**JOB ITEM**:
Locate each line in the following data that contains the string "règles", and copy those lines in their original order.

**GIVEN DATA**:
+ + + + + + +

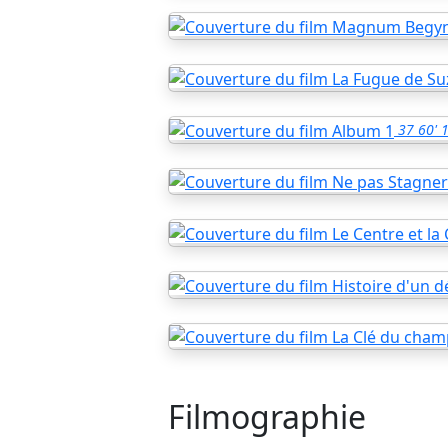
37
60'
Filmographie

+ + + + + + +

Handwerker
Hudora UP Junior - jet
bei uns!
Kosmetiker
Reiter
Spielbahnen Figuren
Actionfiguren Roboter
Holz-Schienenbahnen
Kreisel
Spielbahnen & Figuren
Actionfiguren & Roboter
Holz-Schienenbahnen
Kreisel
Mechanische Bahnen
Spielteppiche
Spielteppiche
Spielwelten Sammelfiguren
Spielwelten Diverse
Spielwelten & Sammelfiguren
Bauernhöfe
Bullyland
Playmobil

+ + + + + + +

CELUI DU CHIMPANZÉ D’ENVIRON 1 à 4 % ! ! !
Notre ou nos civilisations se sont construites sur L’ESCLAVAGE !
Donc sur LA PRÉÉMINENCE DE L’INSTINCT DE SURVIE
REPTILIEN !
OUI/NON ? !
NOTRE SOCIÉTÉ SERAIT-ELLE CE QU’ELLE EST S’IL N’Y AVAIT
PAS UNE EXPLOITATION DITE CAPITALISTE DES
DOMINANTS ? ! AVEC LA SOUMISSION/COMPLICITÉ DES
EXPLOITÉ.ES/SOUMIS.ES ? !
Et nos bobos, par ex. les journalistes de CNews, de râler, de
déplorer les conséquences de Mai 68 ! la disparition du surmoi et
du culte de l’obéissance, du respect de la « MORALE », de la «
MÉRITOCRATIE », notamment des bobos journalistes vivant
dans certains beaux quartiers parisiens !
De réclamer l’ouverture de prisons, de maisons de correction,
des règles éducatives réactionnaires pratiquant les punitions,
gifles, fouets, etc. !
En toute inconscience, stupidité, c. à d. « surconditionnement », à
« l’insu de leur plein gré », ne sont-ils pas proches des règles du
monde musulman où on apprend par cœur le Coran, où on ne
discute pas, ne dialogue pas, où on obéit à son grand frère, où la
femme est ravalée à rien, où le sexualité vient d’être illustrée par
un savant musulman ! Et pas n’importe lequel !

+ + + + + + +

**ANSWER BOX**:
des règles éducatives réactionnaires pratiquant les punitions,
« l’insu de leur plein gré », ne sont-ils pas proches des règles du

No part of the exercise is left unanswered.